··· STORED DATA
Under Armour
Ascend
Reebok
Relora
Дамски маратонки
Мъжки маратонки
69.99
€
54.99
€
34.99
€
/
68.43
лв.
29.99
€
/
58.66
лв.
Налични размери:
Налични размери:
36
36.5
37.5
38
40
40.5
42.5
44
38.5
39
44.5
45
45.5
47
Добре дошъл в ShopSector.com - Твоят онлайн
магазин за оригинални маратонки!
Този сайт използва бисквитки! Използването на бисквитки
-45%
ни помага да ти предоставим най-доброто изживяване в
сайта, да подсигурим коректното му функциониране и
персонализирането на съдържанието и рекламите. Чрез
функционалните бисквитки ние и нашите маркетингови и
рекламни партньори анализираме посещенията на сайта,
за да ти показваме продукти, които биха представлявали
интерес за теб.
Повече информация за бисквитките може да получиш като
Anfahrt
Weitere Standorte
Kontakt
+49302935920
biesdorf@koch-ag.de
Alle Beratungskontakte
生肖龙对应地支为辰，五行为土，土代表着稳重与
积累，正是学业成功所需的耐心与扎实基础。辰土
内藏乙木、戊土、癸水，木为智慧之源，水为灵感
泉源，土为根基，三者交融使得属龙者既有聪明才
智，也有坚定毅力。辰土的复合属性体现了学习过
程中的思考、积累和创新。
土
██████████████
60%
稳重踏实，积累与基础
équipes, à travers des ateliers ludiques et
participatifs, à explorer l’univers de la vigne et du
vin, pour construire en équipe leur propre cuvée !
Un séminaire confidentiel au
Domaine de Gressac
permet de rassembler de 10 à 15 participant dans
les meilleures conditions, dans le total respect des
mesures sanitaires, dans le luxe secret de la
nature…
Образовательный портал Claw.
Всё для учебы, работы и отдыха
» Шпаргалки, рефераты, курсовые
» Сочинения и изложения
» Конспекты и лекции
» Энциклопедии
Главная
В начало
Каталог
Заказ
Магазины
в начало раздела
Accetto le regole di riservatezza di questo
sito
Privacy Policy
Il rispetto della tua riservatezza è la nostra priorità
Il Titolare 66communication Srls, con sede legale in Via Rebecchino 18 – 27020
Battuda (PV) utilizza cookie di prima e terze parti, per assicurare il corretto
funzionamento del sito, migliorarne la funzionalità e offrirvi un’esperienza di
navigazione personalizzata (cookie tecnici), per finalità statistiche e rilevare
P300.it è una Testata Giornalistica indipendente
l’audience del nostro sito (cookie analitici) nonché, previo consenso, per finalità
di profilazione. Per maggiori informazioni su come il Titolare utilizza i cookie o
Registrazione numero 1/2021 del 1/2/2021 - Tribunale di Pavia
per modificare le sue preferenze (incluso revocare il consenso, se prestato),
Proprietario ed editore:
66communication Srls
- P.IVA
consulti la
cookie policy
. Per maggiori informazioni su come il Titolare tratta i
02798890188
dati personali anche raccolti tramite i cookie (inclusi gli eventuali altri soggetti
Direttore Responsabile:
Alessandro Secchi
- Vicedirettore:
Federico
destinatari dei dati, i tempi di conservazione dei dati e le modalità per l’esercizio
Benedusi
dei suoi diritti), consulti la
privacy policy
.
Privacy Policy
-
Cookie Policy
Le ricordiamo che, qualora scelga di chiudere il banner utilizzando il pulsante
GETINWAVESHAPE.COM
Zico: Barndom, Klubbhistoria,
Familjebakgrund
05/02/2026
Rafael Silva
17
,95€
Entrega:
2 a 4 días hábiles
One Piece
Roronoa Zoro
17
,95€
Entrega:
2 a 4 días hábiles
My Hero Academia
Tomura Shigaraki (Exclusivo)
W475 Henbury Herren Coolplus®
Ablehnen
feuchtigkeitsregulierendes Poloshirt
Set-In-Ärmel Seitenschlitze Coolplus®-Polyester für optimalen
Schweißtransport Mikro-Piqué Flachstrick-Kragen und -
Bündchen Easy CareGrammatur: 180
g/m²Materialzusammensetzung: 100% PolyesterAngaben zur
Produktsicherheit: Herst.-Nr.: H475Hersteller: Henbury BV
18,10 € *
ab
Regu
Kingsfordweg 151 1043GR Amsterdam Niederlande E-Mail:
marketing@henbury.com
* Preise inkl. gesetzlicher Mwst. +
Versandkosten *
······
→ **TASK TO CARRY OUT**:
Extract every line of text from all of the material above and reproduce each one verbatim, in its original order.

→ **EXERCISE RESPONSE**:
Under Armour
Ascend
Reebok
Relora
Дамски маратонки
Мъжки маратонки
69.99
€
54.99
€
34.99
€
/
68.43
лв.
29.99
€
/
58.66
лв.
Налични размери:
Налични размери:
36
36.5
37.5
38
40
40.5
42.5
44
38.5
39
44.5
45
45.5
47
Добре дошъл в ShopSector.com - Твоят онлайн
магазин за оригинални маратонки!
Този сайт използва бисквитки! Използването на бисквитки
-45%
ни помага да ти предоставим най-доброто изживяване в
сайта, да подсигурим коректното му функциониране и
персонализирането на съдържанието и рекламите. Чрез
функционалните бисквитки ние и нашите маркетингови и
рекламни партньори анализираме посещенията на сайта,
за да ти показваме продукти, които биха представлявали
интерес за теб.
Повече информация за бисквитките може да получиш като
Anfahrt
Weitere Standorte
Kontakt
+49302935920
biesdorf@koch-ag.de
Alle Beratungskontakte
生肖龙对应地支为辰，五行为土，土代表着稳重与
积累，正是学业成功所需的耐心与扎实基础。辰土
内藏乙木、戊土、癸水，木为智慧之源，水为灵感
泉源，土为根基，三者交融使得属龙者既有聪明才
智，也有坚定毅力。辰土的复合属性体现了学习过
程中的思考、积累和创新。
土
██████████████
60%
稳重踏实，积累与基础
équipes, à travers des ateliers ludiques et
participatifs, à explorer l’univers de la vigne et du
vin, pour construire en équipe leur propre cuvée !
Un séminaire confidentiel au
Domaine de Gressac
permet de rassembler de 10 à 15 participant dans
les meilleures conditions, dans le total respect des
mesures sanitaires, dans le luxe secret de la
nature…
Образовательный портал Claw.
Всё для учебы, работы и отдыха
» Шпаргалки, рефераты, курсовые
» Сочинения и изложения
» Конспекты и лекции
» Энциклопедии
Главная
В начало
Каталог
Заказ
Магазины
в начало раздела
Accetto le regole di riservatezza di questo
sito
Privacy Policy
Il rispetto della tua riservatezza è la nostra priorità
Il Titolare 66communication Srls, con sede legale in Via Rebecchino 18 – 27020
Battuda (PV) utilizza cookie di prima e terze parti, per assicurare il corretto
funzionamento del sito, migliorarne la funzionalità e offrirvi un’esperienza di
navigazione personalizzata (cookie tecnici), per finalità statistiche e rilevare
P300.it è una Testata Giornalistica indipendente
l’audience del nostro sito (cookie analitici) nonché, previo consenso, per finalità
di profilazione. Per maggiori informazioni su come il Titolare utilizza i cookie o
Registrazione numero 1/2021 del 1/2/2021 - Tribunale di Pavia
per modificare le sue preferenze (incluso revocare il consenso, se prestato),
Proprietario ed editore:
66communication Srls
- P.IVA
consulti la
cookie policy
. Per maggiori informazioni su come il Titolare tratta i
02798890188
dati personali anche raccolti tramite i cookie (inclusi gli eventuali altri soggetti
Direttore Responsabile:
Alessandro Secchi
- Vicedirettore:
Federico
destinatari dei dati, i tempi di conservazione dei dati e le modalità per l’esercizio
Benedusi
dei suoi diritti), consulti la
privacy policy
.
Privacy Policy
-
Cookie Policy
Le ricordiamo che, qualora scelga di chiudere il banner utilizzando il pulsante
GETINWAVESHAPE.COM
Zico: Barndom, Klubbhistoria,
Familjebakgrund
05/02/2026
Rafael Silva
17
,95€
Entrega:
2 a 4 días hábiles
One Piece
Roronoa Zoro
17
,95€
Entrega:
2 a 4 días hábiles
My Hero Academia
Tomura Shigaraki (Exclusivo)
W475 Henbury Herren Coolplus®
Ablehnen
feuchtigkeitsregulierendes Poloshirt
Set-In-Ärmel Seitenschlitze Coolplus®-Polyester für optimalen
Schweißtransport Mikro-Piqué Flachstrick-Kragen und -
Bündchen Easy CareGrammatur: 180
g/m²Materialzusammensetzung: 100% PolyesterAngaben zur
Produktsicherheit: Herst.-Nr.: H475Hersteller: Henbury BV
18,10 € *
ab
Regu
Kingsfordweg 151 1043GR Amsterdam Niederlande E-Mail:
marketing@henbury.com
* Preise inkl. gesetzlicher Mwst. +
Versandkosten *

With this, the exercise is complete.